From the entries, copy every line that carries the string "first".

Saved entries

○ ○ ○ ○ ○ ○ ○

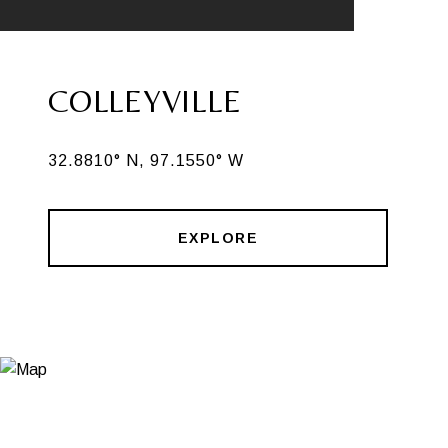
COLLEYVILLE
32.8810° N, 97.1550° W
EXPLORE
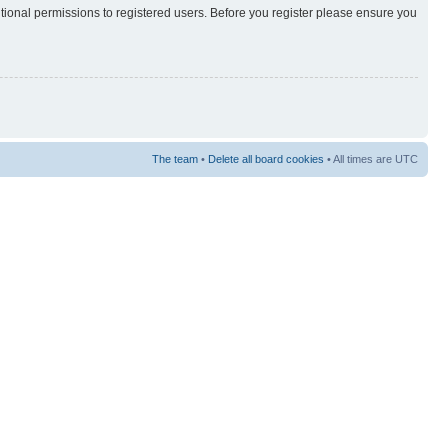
itional permissions to registered users. Before you register please ensure you
The team
•
Delete all board cookies
• All times are UTC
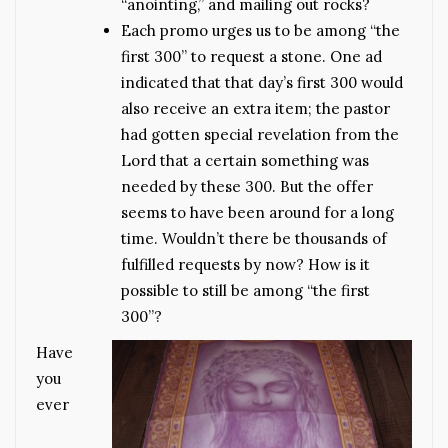
“anointing,” and mailing out rocks?
Each promo urges us to be among “the
first 300” to request a stone. One ad
indicated that that day’s first 300 would
also receive an extra item; the pastor
had gotten special revelation from the
Lord that a certain something was
needed by these 300. But the offer
seems to have been around for a long
time. Wouldn’t there be thousands of
fulfilled requests by now? How is it
possible to still be among “the first
300”?
Have
you
ever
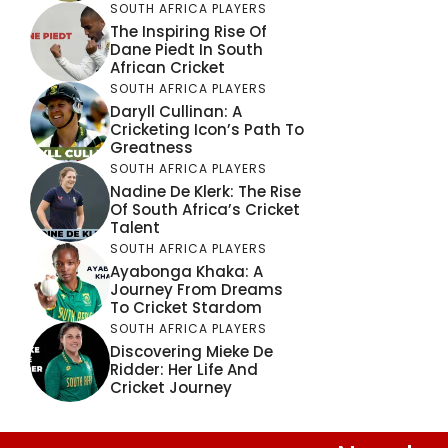
SOUTH AFRICA PLAYERS
The Inspiring Rise Of
Dane Piedt In South
African Cricket
SOUTH AFRICA PLAYERS
Daryll Cullinan: A
Cricketing Icon’s Path To
Greatness
SOUTH AFRICA PLAYERS
Nadine De Klerk: The Rise
Of South Africa’s Cricket
Talent
SOUTH AFRICA PLAYERS
Ayabonga Khaka: A
Journey From Dreams
To Cricket Stardom
SOUTH AFRICA PLAYERS
Discovering Mieke De
Ridder: Her Life And
Cricket Journey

○ ○ ○ ○ ○ ○ ○

§ Solution
first 300” to request a stone. One ad
indicated that that day’s first 300 would
possible to still be among “the first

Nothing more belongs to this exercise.